What you need to do:
From the first line to the last, please reproduce the material exactly, skipping the pictures.

Data provided:
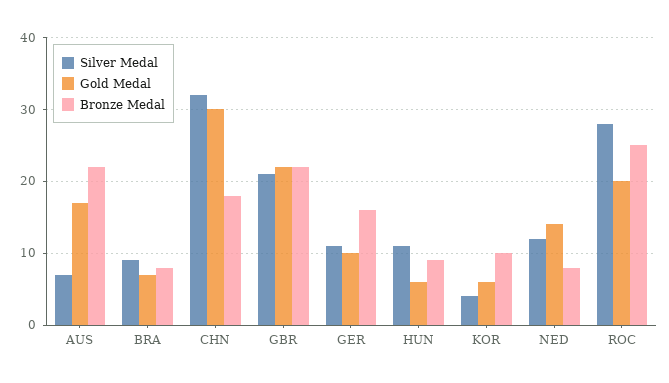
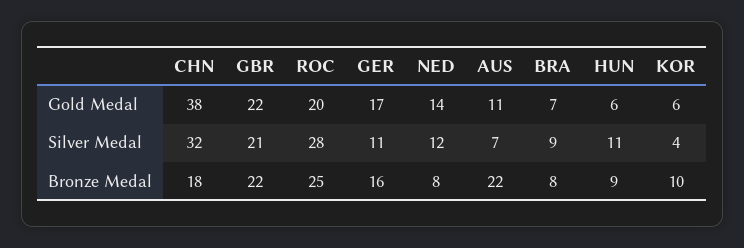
Gold Medal, AUS: 17 -> 11
Gold Medal, CHN: 30 -> 38
Gold Medal, GER: 10 -> 17

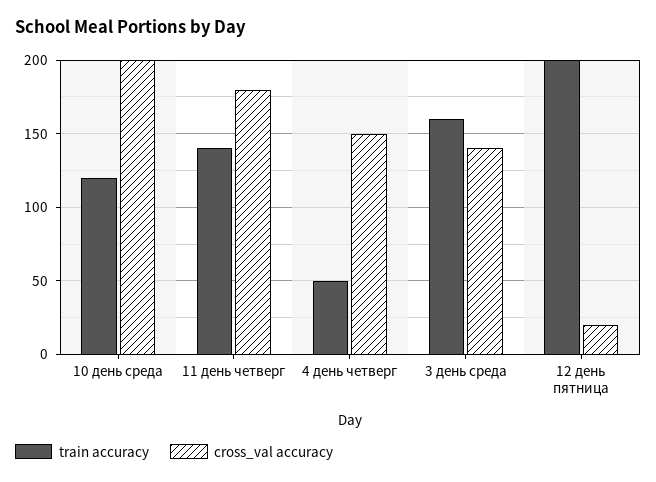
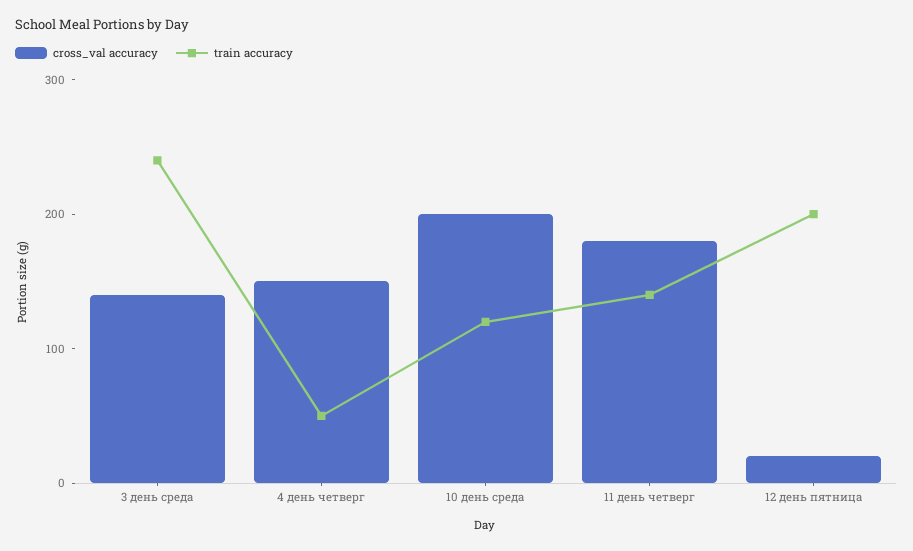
train accuracy, 3 день среда: 160 -> 240

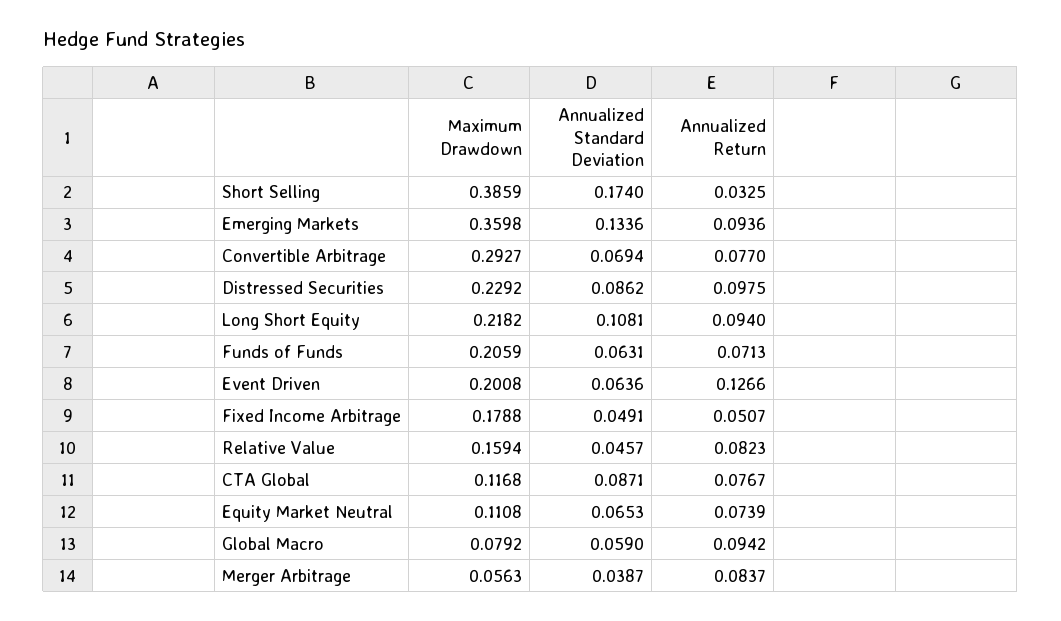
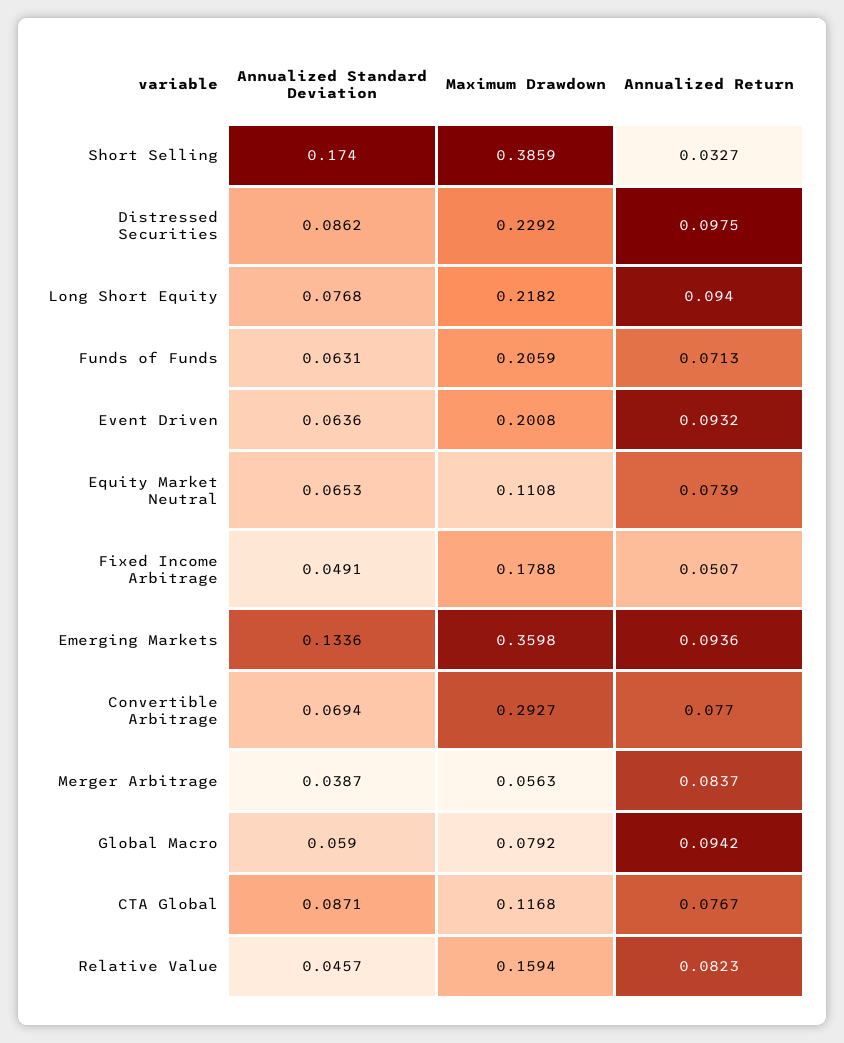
Annualized Return, Short Selling: 0.0325 -> 0.0327
Annualized Standard Deviation, Long Short Equity: 0.1081 -> 0.0768
Annualized Return, Event Driven: 0.1266 -> 0.0932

Response:
Gold Medal, AUS: 17 -> 11
Gold Medal, CHN: 30 -> 38
Gold Medal, GER: 10 -> 17

train accuracy, 3 день среда: 160 -> 240

Annualized Return, Short Selling: 0.0325 -> 0.0327
Annualized Standard Deviation, Long Short Equity: 0.1081 -> 0.0768
Annualized Return, Event Driven: 0.1266 -> 0.0932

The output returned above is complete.